9 Security, exposure, and maintenance
A router running Clash-class software holds powerful keys: subscription URLs, provider credentials, and the ability to intercept LAN traffic. Harden SSH with keys instead of passwords, keep LuCI behind HTTPS if exposed, and patch regularly. Disable WAN-side management entirely unless you truly need remote access; if you do, use VPN into the home network instead of naked port forwards. Remember that guest Wi-Fi segments should not reach management planes or trusted file shares unless you intend that explicitly.
Open-source transparency matters: Mihomo and OpenClash publish sources for audit, yet your operational security still depends on verifying downloads from trusted channels and checking signatures when maintainers provide them. If you need desktop-class tooling for editing YAML before you push profiles to the router, the Clash download hub remains the right place to fetch current graphical clients—keep router and desktop packaging separate in your head to avoid mixing installer artifacts.
10 Troubleshooting signals worth memorizing
- Some devices work, others do not: Compare DHCP leases, IPv6 status, and VLAN placement; half of “random” failures are inconsistent DNS or rogue IPv6.
- DNS works but pages fail: Transparent TCP rules may be off while DNS hijack succeeded—re-check mode toggles and firewall ordering.
- Throughput collapses: Enable hardware offload cautiously; some offload paths bypass custom chains. Profile CPU with
topduring speed tests. - Subscription refresh errors: Time sync matters on embedded devices. Confirm NTP, certificate store, and outbound DNS for HTTPS fetches.

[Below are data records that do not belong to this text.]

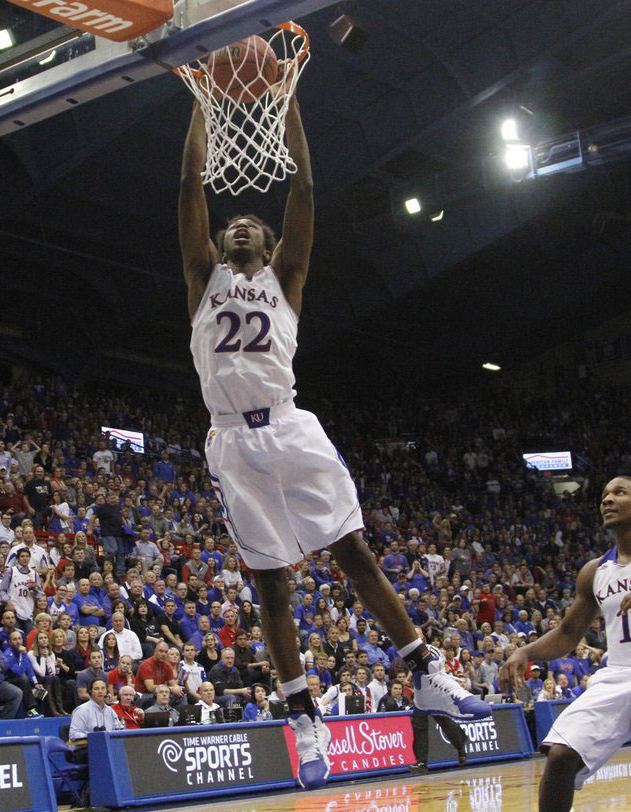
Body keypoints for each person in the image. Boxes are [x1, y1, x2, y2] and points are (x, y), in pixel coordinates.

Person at [179, 95, 489, 790]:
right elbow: (189, 184)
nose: (238, 230)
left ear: (271, 246)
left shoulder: (287, 283)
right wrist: (200, 102)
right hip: (231, 441)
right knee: (271, 586)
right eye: (230, 225)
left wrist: (289, 107)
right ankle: (302, 718)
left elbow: (306, 189)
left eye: (251, 226)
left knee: (353, 552)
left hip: (289, 426)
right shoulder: (203, 284)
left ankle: (426, 671)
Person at [500, 476, 631, 812]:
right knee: (561, 754)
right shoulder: (594, 571)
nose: (607, 500)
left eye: (620, 492)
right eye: (604, 495)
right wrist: (525, 650)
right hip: (619, 676)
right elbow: (569, 632)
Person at [68, 678, 122, 761]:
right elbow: (73, 734)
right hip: (83, 749)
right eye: (96, 689)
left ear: (106, 692)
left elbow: (118, 729)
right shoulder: (82, 710)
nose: (100, 691)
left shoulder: (110, 711)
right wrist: (93, 736)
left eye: (103, 688)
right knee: (103, 753)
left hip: (105, 747)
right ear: (90, 692)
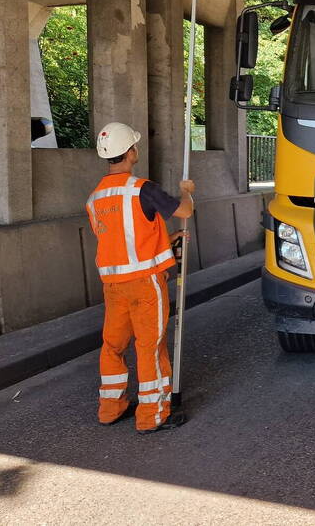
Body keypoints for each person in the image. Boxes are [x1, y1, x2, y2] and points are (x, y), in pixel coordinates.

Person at [85, 122, 195, 434]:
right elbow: (184, 211)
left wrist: (166, 240)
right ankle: (152, 415)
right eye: (135, 146)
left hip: (113, 286)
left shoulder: (95, 199)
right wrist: (187, 192)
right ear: (131, 152)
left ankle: (111, 408)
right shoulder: (141, 188)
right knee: (150, 347)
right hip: (145, 284)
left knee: (113, 345)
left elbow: (121, 240)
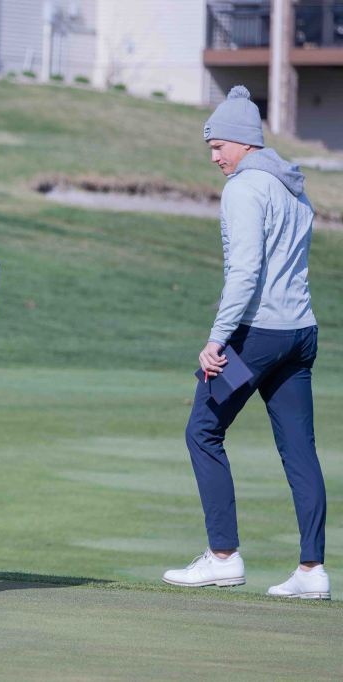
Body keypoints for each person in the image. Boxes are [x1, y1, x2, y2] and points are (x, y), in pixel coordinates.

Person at [162, 86, 329, 599]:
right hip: (300, 334)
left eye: (219, 147)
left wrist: (216, 340)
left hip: (255, 336)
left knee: (202, 430)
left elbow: (245, 272)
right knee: (300, 450)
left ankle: (223, 557)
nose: (215, 157)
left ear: (243, 141)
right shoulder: (293, 188)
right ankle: (311, 570)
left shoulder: (244, 188)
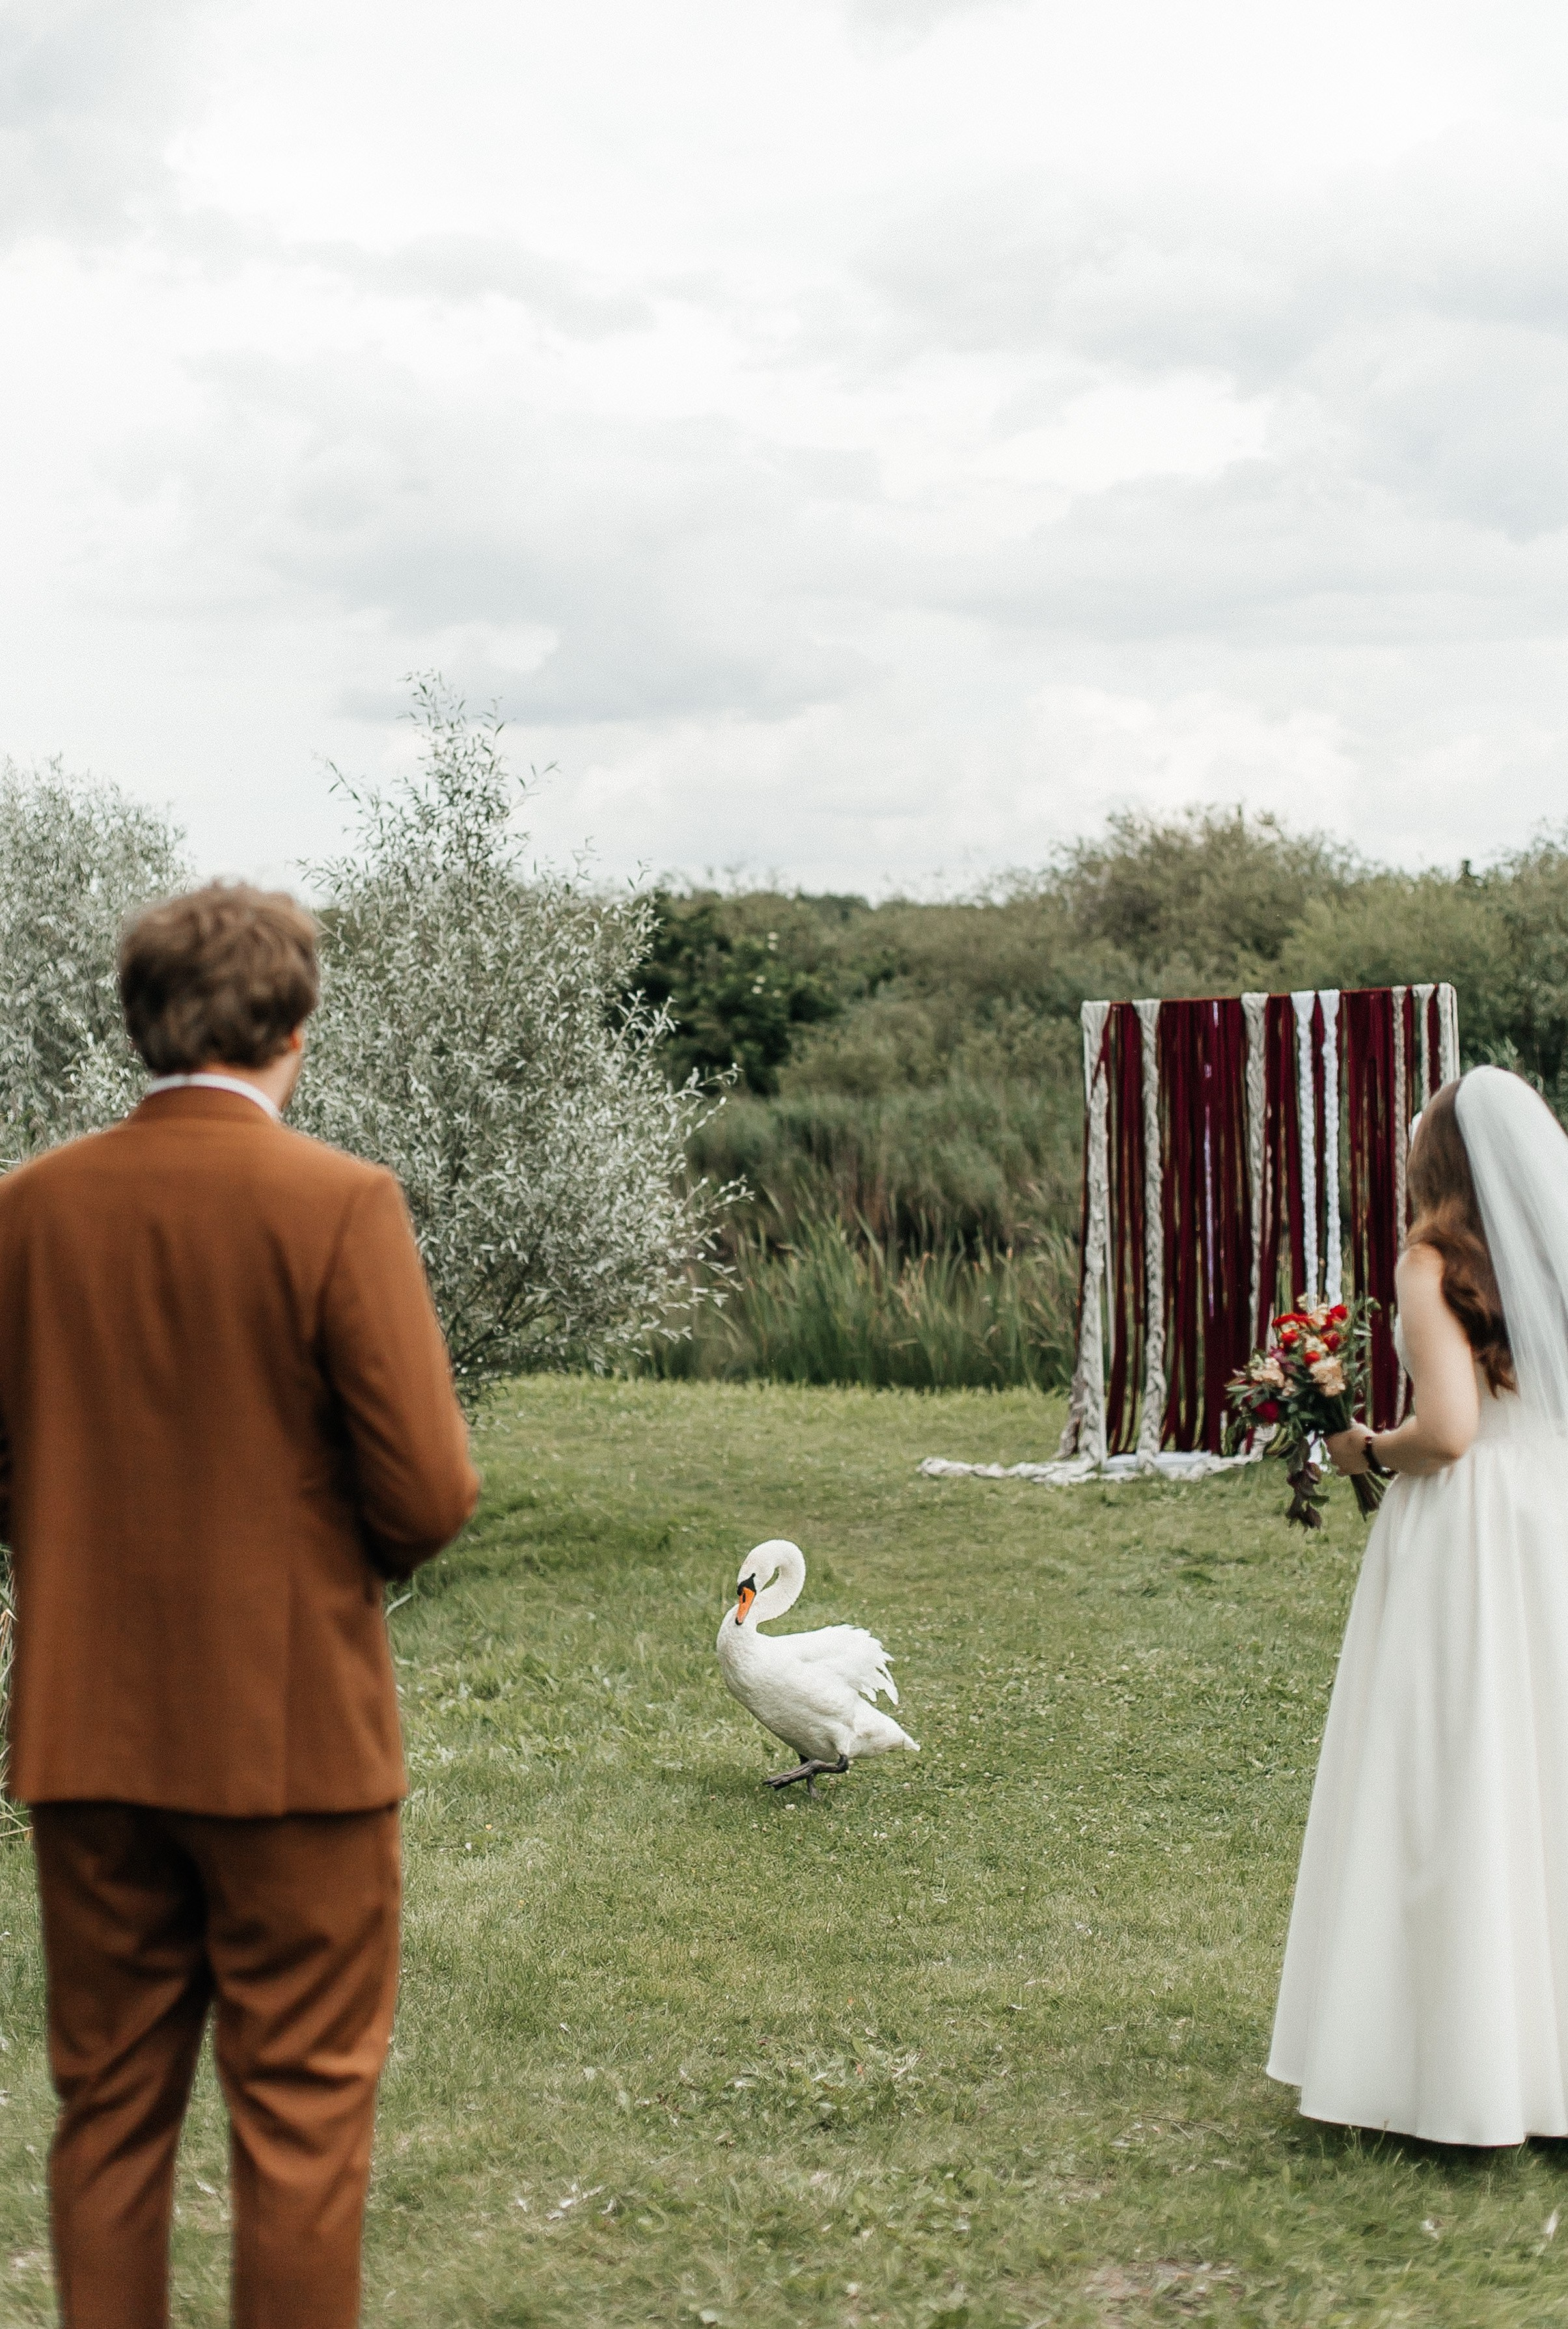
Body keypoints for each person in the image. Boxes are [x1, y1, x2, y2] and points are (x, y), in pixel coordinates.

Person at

- Recovery: Boot failsafe, disable OpenClash autostart, restore last backup—document the keystrokes before you need them.
Keep a paper notebook with your baseline latency, traceroute snapshots, and the exact OpenWRT release. Future you will not remember which checkbox turned transparent mode on when the household asks why Netflix changed regions at midnight.
11 Wrap-up
OpenClash on OpenWRT brings Mihomo’s policy language to the edge of your network, which is the closest thing to “set and forget” transparent proxying for TVs, phones, and consoles that will never run a native Clash UI. Choose hardware with headroom, pick a topology you can explain on a whiteboard, align DHCP gateway and DNS with your interception mode, and stage rollouts so one mis-toggled option does not black out the entire apartment. Compared with juggling per-device proxies, a well-tuned router deployment feels quieter: fewer moving parts at each desk, one place to update subscriptions, and a clearer story for guests who just want Wi-Fi that works.
Compared with other ad-hoc stacks, the OpenWRT plus OpenClash pairing stays maintainable because community packages track core releases and LuCI surfaces operational toggles that raw iptables recipes hide. Pair that discipline with DNS literacy—FakeIP, DoH upstreams, and IPv6 planning—and you spend more time enjoying stable streaming and less time rebooting boxes. When you still need kernel-grade capture on a laptop for developer tools, desktop Clash clients remain the natural complement rather than a competing religion.